THERAPEUTIC FARMS

Today I'm coming home from the annual ACRES USA conference in Louisville full of fellowship and enthusiasm from meeting with folks who do fantastic things.  One fellow I met with yesterday is participating in the growing movement to use agriculture as therapy in a crumbling and hurting culture

 As recently as 50 years ago mental institutions and prisons grew their own food with inmates and patients, not just to save money, but also to give folks meaning and purpose.  Everybody needs to feel needed, and nothing does that better than plants and animals.  Plants and animals never call you names and they are always glad to see you.  And they need us to care for them.

 The connection between pets and quality of life for retirees is well documented.  When Grandma has to get up to feed the cat, she feels important and necessary.  In that vein, the ecological farming community is truly embracing imbedded farming in some of the worst areas of cities.  Michael Ableman has been doing this for several years in Vancouver with portable urban garden beds.  The homeless and drug addicts finding relief from their demons through tending gardens is nearly miraculous.

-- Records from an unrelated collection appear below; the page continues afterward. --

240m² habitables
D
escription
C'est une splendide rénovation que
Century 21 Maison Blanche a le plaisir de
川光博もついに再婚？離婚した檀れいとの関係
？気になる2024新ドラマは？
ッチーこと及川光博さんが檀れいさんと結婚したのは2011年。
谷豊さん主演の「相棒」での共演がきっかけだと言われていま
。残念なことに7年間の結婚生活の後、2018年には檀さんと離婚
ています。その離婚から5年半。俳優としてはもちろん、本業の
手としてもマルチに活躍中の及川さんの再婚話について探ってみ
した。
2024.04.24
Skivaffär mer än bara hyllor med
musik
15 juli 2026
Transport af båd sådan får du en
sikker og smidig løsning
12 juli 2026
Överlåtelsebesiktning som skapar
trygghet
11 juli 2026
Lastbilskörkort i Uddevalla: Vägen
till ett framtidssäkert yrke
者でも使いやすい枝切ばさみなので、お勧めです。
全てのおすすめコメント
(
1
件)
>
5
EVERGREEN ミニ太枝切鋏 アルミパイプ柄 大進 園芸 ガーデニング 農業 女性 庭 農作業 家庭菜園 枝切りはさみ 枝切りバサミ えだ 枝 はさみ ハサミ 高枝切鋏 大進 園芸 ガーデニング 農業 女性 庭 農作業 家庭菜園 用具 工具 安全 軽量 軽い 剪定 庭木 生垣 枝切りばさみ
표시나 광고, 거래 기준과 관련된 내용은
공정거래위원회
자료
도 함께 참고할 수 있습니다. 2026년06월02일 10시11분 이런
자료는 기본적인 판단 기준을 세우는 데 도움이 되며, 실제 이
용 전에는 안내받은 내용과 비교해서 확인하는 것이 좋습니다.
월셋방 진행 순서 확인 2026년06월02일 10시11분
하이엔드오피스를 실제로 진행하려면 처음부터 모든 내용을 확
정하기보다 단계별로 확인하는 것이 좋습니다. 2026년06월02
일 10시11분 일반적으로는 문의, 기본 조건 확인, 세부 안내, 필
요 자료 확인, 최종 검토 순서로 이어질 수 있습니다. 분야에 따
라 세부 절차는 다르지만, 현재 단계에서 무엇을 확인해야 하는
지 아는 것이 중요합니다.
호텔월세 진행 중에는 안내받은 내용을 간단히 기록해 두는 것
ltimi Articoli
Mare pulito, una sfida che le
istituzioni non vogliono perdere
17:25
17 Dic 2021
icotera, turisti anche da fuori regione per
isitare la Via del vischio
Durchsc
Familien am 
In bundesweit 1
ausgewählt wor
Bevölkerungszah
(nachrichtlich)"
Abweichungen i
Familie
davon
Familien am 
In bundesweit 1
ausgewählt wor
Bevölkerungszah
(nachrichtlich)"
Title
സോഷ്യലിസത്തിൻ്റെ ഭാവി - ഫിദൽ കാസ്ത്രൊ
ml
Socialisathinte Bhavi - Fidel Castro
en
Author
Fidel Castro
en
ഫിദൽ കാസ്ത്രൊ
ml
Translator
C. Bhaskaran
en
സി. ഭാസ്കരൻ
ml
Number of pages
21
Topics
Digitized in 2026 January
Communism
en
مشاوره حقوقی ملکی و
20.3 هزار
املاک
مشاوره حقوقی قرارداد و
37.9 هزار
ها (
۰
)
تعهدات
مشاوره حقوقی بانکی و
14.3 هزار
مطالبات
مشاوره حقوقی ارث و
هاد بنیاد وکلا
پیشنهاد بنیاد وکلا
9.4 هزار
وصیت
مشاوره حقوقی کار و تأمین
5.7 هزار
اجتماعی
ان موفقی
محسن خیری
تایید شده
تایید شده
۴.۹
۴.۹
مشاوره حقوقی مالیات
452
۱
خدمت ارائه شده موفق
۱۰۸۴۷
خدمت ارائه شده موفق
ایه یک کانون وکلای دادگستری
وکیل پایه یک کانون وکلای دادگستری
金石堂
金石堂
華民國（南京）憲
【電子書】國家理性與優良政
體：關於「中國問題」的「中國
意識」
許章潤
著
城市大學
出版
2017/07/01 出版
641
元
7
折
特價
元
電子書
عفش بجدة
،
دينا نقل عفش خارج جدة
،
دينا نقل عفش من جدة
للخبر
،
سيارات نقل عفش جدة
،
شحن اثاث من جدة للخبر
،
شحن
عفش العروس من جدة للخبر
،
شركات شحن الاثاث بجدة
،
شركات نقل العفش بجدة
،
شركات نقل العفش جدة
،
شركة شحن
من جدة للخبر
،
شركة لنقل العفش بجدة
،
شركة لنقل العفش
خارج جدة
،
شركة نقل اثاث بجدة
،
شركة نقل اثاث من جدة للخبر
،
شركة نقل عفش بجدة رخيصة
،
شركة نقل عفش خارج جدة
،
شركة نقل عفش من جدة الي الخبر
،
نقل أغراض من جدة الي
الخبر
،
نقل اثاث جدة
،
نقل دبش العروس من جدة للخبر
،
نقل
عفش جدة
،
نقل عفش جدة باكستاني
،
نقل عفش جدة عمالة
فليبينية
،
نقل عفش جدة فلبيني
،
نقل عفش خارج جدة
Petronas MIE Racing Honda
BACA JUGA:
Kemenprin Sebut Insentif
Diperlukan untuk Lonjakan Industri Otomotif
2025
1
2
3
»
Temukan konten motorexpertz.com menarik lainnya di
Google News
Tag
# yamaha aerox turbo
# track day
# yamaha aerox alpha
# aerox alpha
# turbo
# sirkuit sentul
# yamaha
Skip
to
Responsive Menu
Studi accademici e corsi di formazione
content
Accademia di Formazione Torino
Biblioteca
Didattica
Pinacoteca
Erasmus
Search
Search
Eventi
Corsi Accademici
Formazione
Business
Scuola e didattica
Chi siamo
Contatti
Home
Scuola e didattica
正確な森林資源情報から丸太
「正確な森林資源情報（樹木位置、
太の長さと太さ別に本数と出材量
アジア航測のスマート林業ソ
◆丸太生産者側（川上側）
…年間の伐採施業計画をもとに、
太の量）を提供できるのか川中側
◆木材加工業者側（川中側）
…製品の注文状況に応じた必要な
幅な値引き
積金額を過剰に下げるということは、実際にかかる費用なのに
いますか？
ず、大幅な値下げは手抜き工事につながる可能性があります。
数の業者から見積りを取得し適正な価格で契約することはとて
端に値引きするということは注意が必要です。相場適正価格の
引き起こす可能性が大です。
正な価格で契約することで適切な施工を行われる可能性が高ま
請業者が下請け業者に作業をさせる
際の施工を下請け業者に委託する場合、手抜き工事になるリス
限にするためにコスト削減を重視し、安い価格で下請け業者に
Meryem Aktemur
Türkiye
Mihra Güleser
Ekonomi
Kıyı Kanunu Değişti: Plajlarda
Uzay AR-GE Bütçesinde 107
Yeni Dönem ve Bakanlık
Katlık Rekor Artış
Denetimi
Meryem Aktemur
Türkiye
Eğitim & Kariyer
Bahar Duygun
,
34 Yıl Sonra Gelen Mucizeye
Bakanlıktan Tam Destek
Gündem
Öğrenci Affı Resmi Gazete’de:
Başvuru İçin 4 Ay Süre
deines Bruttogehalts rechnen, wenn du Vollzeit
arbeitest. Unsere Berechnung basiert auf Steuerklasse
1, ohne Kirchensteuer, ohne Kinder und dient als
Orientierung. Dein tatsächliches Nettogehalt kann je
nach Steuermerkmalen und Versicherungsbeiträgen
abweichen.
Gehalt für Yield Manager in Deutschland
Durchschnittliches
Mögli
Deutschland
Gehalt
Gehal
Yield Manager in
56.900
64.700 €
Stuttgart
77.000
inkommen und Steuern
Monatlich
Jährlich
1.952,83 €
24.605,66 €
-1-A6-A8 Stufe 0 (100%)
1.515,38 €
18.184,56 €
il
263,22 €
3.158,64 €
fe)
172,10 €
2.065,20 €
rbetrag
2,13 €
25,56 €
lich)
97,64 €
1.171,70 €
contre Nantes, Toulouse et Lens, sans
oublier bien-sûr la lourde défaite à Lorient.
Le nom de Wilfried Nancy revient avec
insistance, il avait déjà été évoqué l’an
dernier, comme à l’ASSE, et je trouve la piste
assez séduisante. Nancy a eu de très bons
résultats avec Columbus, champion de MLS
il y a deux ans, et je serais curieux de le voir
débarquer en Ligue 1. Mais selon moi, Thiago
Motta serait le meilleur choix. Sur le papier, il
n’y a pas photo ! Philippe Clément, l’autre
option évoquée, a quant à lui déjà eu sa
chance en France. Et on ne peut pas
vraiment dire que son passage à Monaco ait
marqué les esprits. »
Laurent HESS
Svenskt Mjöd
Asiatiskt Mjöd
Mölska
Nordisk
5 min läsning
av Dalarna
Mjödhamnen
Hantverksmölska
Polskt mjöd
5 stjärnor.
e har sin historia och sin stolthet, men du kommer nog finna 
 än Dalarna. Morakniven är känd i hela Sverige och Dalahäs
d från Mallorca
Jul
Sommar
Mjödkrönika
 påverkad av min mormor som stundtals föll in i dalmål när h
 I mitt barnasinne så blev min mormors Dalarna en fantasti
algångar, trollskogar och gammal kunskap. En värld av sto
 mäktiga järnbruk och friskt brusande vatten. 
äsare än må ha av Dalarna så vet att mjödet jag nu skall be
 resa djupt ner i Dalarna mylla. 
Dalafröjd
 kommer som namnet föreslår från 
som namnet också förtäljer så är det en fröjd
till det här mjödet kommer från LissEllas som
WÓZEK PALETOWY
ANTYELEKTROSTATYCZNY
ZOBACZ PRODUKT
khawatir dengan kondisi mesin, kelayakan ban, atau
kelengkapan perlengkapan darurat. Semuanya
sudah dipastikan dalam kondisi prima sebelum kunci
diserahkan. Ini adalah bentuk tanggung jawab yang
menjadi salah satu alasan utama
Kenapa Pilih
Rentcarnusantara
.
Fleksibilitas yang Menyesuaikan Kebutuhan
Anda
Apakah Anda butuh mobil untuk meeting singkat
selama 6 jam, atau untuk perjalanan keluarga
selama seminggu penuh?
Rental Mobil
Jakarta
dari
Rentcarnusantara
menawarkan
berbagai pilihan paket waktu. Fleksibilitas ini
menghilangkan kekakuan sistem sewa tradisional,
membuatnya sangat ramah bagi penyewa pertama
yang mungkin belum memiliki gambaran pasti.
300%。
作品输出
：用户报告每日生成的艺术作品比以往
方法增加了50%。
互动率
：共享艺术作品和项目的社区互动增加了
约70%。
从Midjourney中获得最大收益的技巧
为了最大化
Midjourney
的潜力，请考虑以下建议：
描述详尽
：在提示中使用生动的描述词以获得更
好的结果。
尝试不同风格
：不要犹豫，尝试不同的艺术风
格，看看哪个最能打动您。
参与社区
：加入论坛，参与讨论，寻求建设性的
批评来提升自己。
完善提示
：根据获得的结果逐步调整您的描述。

 Yesterday I met with a guy who uses urban food production to salvage addicts, homeless, ex-offenders, struggling PTSD veterans . . . the list goes on and on.  One of his partners has cured 1,500 schizophrenics with food.  What?  No drugs?  I can't imagine a healthier development in the mental health field. 

 Offering solutions without drugs has to be one of the most liberating options, and that more people are connecting the dots between nutrition and farming and overall health is truly wonderful news.  These folks are getting authentic results with the most basic elements of life:  growing and eating integrity food.  I think it's good to step back from this whole thing and realize that while all this awesome food and farm stuff is going on, driven by thousands of people, at the same time thousands of researchers are developing new drugs to administer instead.

 In other words, a war is being fought over the nation's most vulnerable, hurting people.  One side is working from an affirmation, connection, nutrition angle; the other is working from a mechanical, manipulative, money-dominated angle.  I'm deeply grateful that our ecology-driven healthy food and farming movement is gaining ground and developing a track record second to none. 

 Have you seen a troubled child respond to a farm animal?